INSTRUCTION A
Retype the part of the travel diary that begins with the words containing "It was a balmy" and ends with "change his view.", keeping every word and mark the same.
INSTRUCTION B
According to the travel diary, what was the total bill for the meal at Legal Seafoods?

QUOTED PASSAGE
#####
Texas Hill County 2012
‘Haulin arse n suckin gas’
My trip started in Washington DC
Met Mark at the hotel and had a swift drink to relax after the airport. M somewhat outpaced my one bottle with his 5 and a vodka chaser (plus whatever he had before I arrived), he then went to rest his liver for half an hour before we went out. The usual theme, he was 30 mins late.
When we were in the old 33 High Holborn office, I won a United Airlines promotional competition and got a USD$100 voucher for the Legal Seafoods restaurant chain. As I had always been on my own in cities, I had never used it. Strange chap Mark, so very confident and always negotiating deals and knocking down prices, but he was dead embarrassed for me to even ask if my 15-year-old voucher was valid. I was quite happy, as it didn’t have validity and the voucher was numbered too. I asked and they said yes it was OK, at that point Mark came out from hiding behind the pillar, the big baby. Mark’s notorious double whammy of scallops for a starter and main, was avoided this time and we had a great meal with some margaritas. The total was USD114, Mark paid the difference. The waitress almost wet herself when we told her how old it was as we left.
It was a balmy evening so we went a block up the road to the Monaco Hotel, whose central courtyard is an open-air bar, with nice music, and plants, quite busy and flood-lit, it was a smashing way to spend an hour. Met a chap from their environmental agency, whose responsibility is lead paint, he was rather tipsy and seem to think the UK was covered in the stuff, it was too bizarre to discuss or change his view.
The next morning – Oops found that I had forgotten the bottom half of my business suit, so went out a bit more casually than planned in grey jeans.
Friday morning had me wandering around the Hyatt lobby asking ladies with glasses if they were my client. In return, plenty of people came up to me too, but we still managed to miss each other, or was she hiding? Wasn’t wasted, I did meet another client of mine.
#####
SUPPLIED DATA
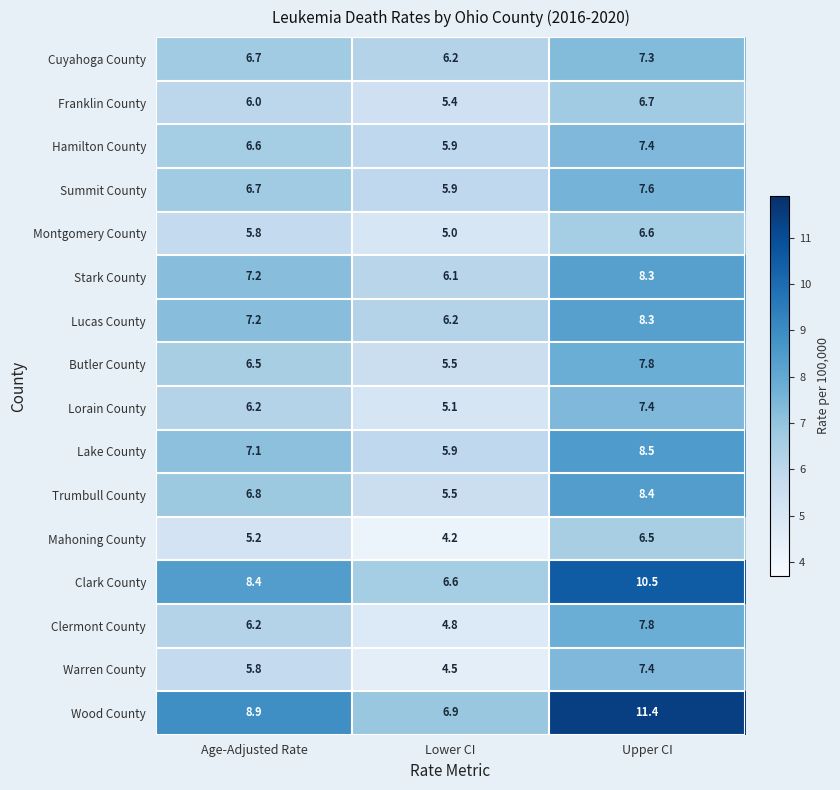

What is the difference between the highest and lowest values at Lower CI?

2.7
#####
REPLY A
It was a balmy evening so we went a block up the road to the Monaco Hotel, whose central courtyard is an open-air bar, with nice music, and plants, quite busy and flood-lit, it was a smashing way to spend an hour. Met a chap from their environmental agency, whose responsibility is lead paint, he was rather tipsy and seem to think the UK was covered in the stuff, it was too bizarre to discuss or change his view.

REPLY B
USD114